##### Sayfa metni

Avrasya’nın En Büyük Startup/Girişimcilik Etkinliği: STARTUPISTANBUL’15

Aylardan ekim. Yapraklar düşmeye başladı derken hüzün vaktine tam geçiyorduk ki o da ne: Avrasya’nın en büyük Startup konferansı var. Hem de Steve Blank, Dave McClure konuşmacı. Herkes şokta. Girişimcilik Gurusu Steve Blank İstanbul’a geliyor. 100’den fazla da startup olacakmış. E biz de durur muyuz? Fellowlar olarak hemen gittik. İşte bu yazıda da neler deneyimlediğimizi her birimizin ufak katkılarıyla sizlerle buluşturacağız.

 

(Müge) Sabah 8.30 itibari ile çaldı ziller. İlk oturum Ertuğrul Belen ile Speed Networking. “Meeting new people and learning new experiences” hepimizin etkinlik klişesidir. Ne kadar gerçekleştirebiliyoruz, utanıp sıkılmadan ne kadar konuşabiliyoruz orası tartışılır. Ancak girişimcilik etkinliklerinin en güzel yanı da bu “tanışma” anları. Yalnızca boynumuza geçirdiğimiz kimlik kartlarına dayanarak fikir yürütmeye çalıştığımız zamanlarda “Merhaba, ben sosyal girişimciyim, siz neler yapıyorsunuz?” diyebilmek için binlerce takla atarız. Speed networking de tam böyle zamanlar için biçilmiş kaftan. Nedir bu speed networking? Bir TDK olamasam da benim sözlüğümdeki tanımı: Adından da anlayabileceğimiz üzere, birkaç dakikalık zaman diliminde karşılıklı birbirimizi tanımaya çalıştığımız, merak ettiklerimizi sorup cevabını kaptığımız harika zaman dilimi. Speed networking’in kurucusu ve tarihçesi bana kalırsa mağara dönemine rastlıyor. Kendimizi anlatmaya çalıştığımız, kelimelerle olmasa da resimlerle anlattığımız, speed kısmının belki çok da hızlı olmadığı bir zamandan geliyor. Ancak Türkiye’de girişimcilik alanında speed networking dendiğinde aklıma ilk gelen isim sevgili Ertuğrul Belen.

##########
##### Malzeme

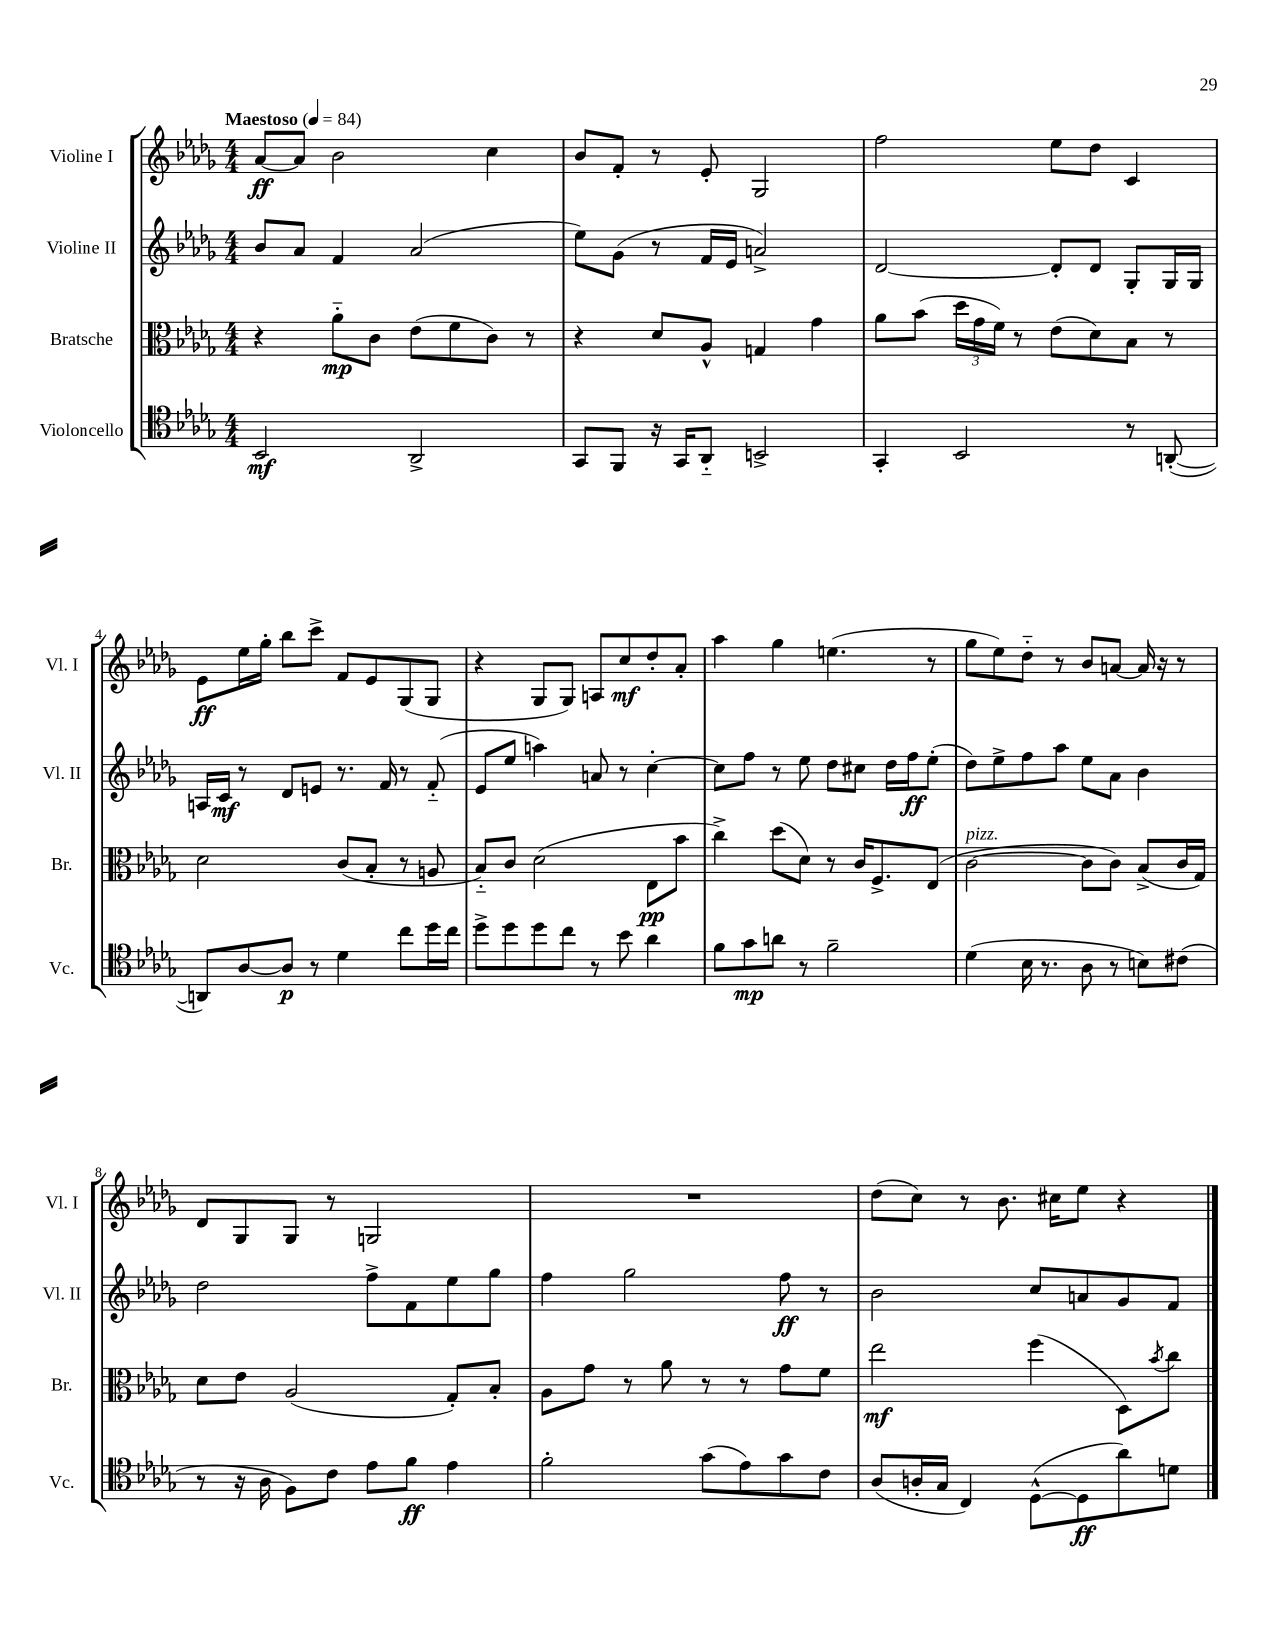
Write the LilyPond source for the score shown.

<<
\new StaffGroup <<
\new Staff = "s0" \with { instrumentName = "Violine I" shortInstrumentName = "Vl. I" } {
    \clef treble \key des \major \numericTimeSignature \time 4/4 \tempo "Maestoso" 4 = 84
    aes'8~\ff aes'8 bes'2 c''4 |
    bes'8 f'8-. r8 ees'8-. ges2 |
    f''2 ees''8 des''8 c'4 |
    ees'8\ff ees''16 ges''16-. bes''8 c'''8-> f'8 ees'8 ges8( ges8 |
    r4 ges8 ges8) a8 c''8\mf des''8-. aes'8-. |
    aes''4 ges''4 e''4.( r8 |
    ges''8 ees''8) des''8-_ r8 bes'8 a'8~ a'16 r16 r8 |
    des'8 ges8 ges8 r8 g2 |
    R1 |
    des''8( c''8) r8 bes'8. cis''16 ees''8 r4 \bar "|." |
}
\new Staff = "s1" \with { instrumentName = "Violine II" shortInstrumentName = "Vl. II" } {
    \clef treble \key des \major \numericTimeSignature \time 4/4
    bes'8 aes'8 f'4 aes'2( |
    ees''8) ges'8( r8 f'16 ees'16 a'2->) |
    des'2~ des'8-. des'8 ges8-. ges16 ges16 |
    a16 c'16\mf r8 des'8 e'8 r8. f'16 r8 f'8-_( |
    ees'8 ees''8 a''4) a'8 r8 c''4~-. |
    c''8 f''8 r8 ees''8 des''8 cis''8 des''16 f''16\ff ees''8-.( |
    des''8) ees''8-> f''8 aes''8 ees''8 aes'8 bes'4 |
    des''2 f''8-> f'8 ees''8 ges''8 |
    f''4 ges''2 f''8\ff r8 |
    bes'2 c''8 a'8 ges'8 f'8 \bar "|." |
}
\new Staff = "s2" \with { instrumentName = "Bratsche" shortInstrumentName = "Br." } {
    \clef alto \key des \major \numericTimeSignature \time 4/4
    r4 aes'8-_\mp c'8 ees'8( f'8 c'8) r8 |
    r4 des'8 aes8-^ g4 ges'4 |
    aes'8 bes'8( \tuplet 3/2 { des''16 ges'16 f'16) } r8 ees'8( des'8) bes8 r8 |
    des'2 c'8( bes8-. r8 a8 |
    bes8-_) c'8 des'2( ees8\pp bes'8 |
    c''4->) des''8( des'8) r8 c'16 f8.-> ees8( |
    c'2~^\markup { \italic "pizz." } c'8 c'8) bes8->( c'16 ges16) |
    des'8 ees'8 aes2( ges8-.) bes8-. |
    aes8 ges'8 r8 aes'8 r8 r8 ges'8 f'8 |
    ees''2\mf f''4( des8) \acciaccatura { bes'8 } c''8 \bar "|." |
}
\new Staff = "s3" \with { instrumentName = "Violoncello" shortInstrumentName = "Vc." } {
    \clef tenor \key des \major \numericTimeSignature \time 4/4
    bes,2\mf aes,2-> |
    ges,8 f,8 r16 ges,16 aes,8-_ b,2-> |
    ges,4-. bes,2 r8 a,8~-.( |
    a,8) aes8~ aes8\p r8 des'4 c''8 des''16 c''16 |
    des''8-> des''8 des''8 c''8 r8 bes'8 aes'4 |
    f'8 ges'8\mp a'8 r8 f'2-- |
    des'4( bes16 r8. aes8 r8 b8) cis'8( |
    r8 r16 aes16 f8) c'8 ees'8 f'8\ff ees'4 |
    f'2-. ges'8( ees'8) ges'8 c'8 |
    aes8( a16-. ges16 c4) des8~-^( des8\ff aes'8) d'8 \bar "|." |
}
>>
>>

##########
##### Malzeme

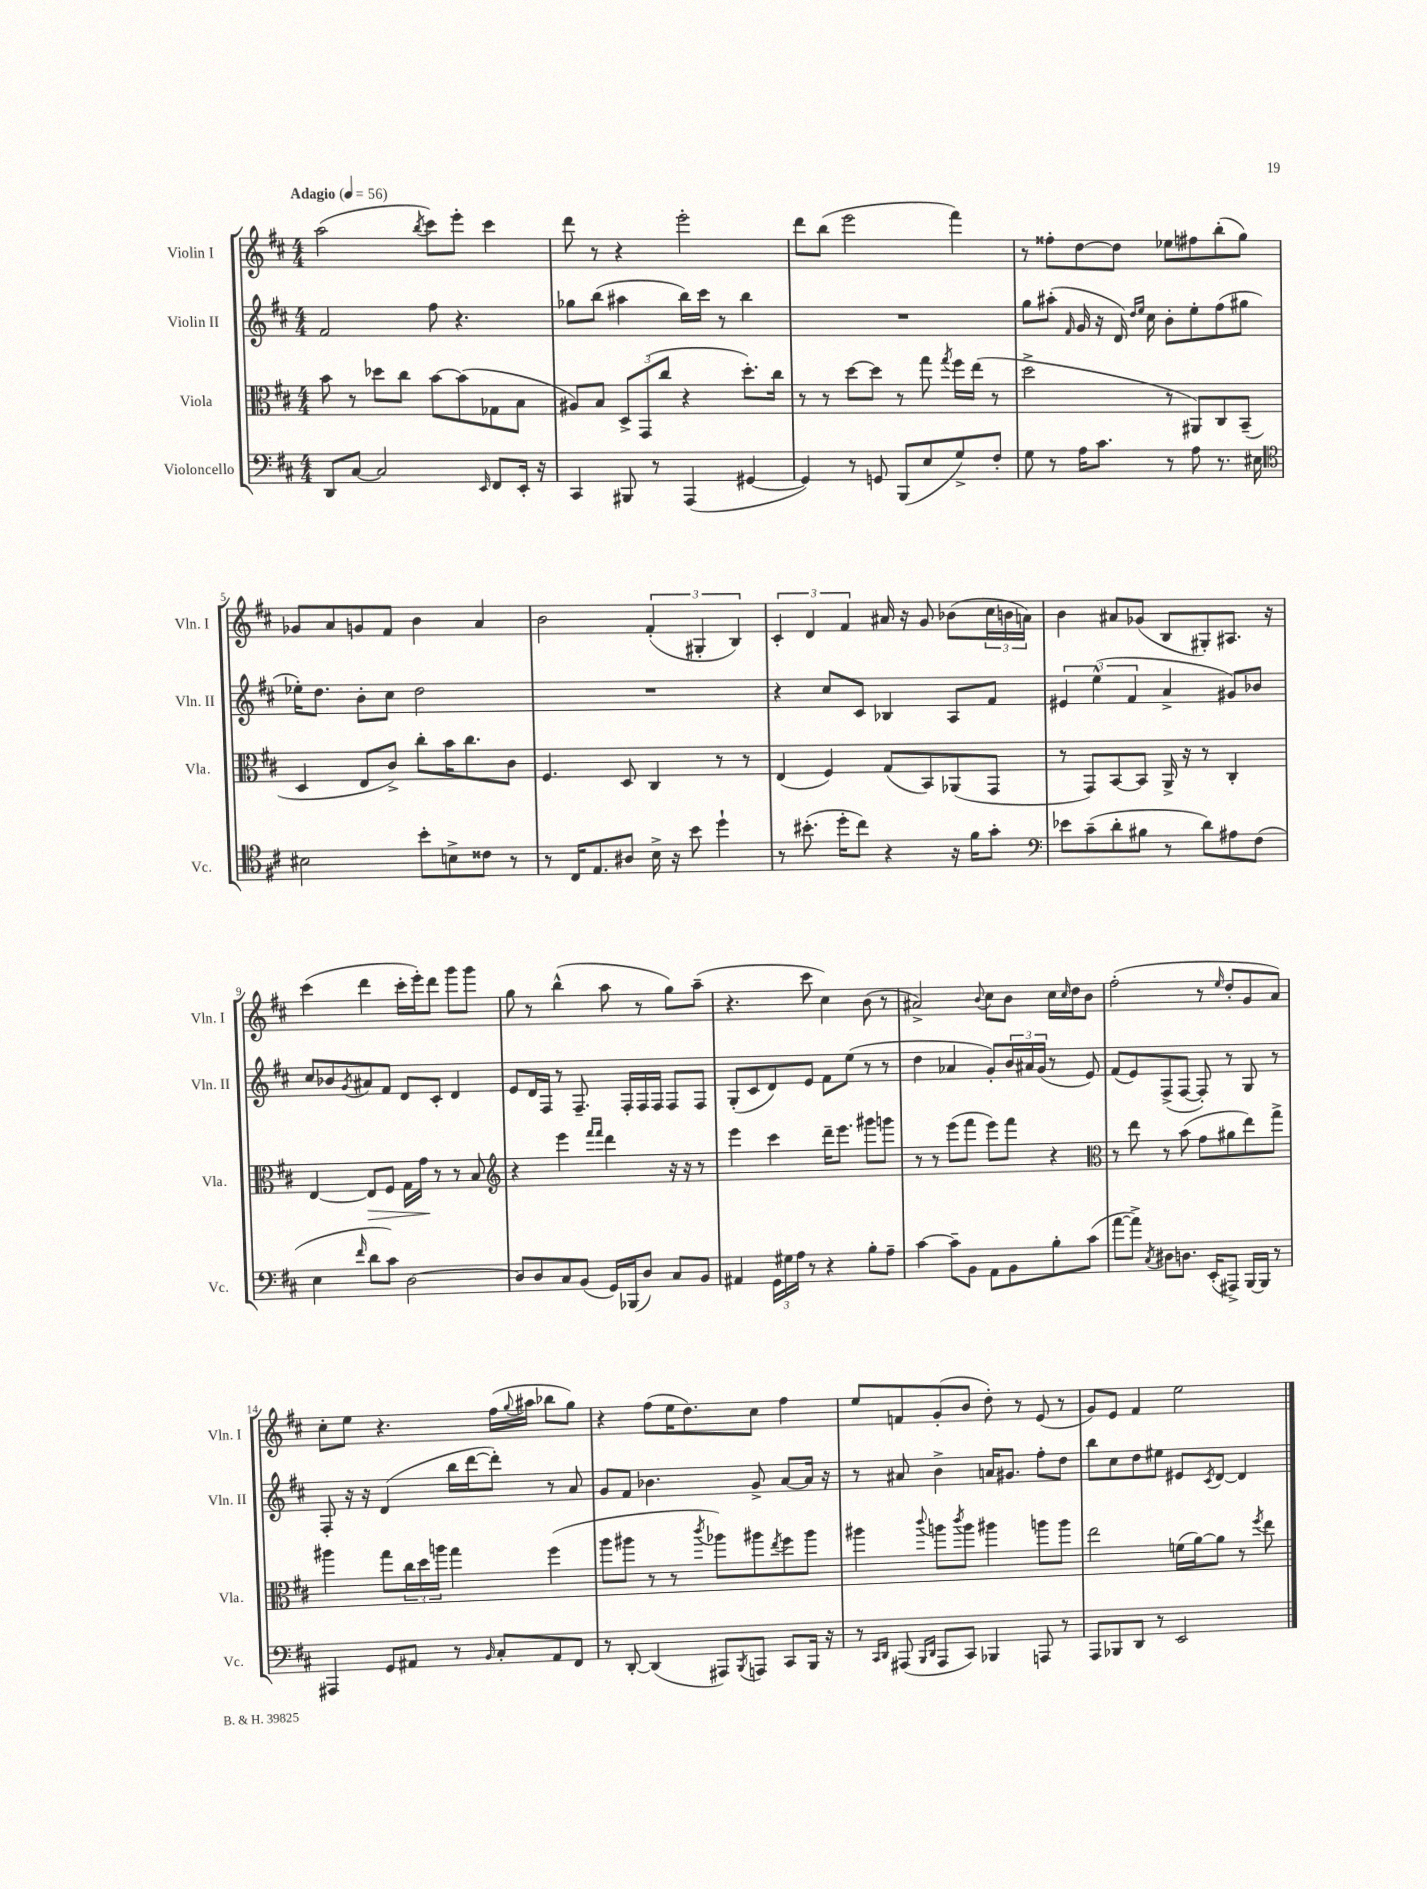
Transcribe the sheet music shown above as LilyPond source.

##########

Yazılı görev 1 »
Sayfa metnine göre aşağıdaki soruları cevaplayın:
(a) Etkinlik hangi ayda yapıldı?
(b) İlk oturum kiminle ve hangi başlıkla yapıldı?
(c) Sabah zil saat kaçta çaldı?
Yazılı görev 2 » Sayfa metnini "Aylardan ekim. Yapraklar" ifadesinden "katkılarıyla sizlerle buluşturacağız." ifadesine kadar yeniden yazın; "ekim" yerine "kasım" koyun.

Örnek cevap 1 »
(a) Ekim ayında.
(b) Ertuğrul Belen ile, Speed Networking başlığıyla.
(c) 8.30'da.

Örnek cevap 2 »
Aylardan kasım. Yapraklar düşmeye başladı derken hüzün vaktine tam geçiyorduk ki o da ne: Avrasya’nın en büyük Startup konferansı var. Hem de Steve Blank, Dave McClure konuşmacı. Herkes şokta. Girişimcilik Gurusu Steve Blank İstanbul’a geliyor. 100’den fazla da startup olacakmış. E biz de durur muyuz? Fellowlar olarak hemen gittik. İşte bu yazıda da neler deneyimlediğimizi her birimizin ufak katkılarıyla sizlerle buluşturacağız.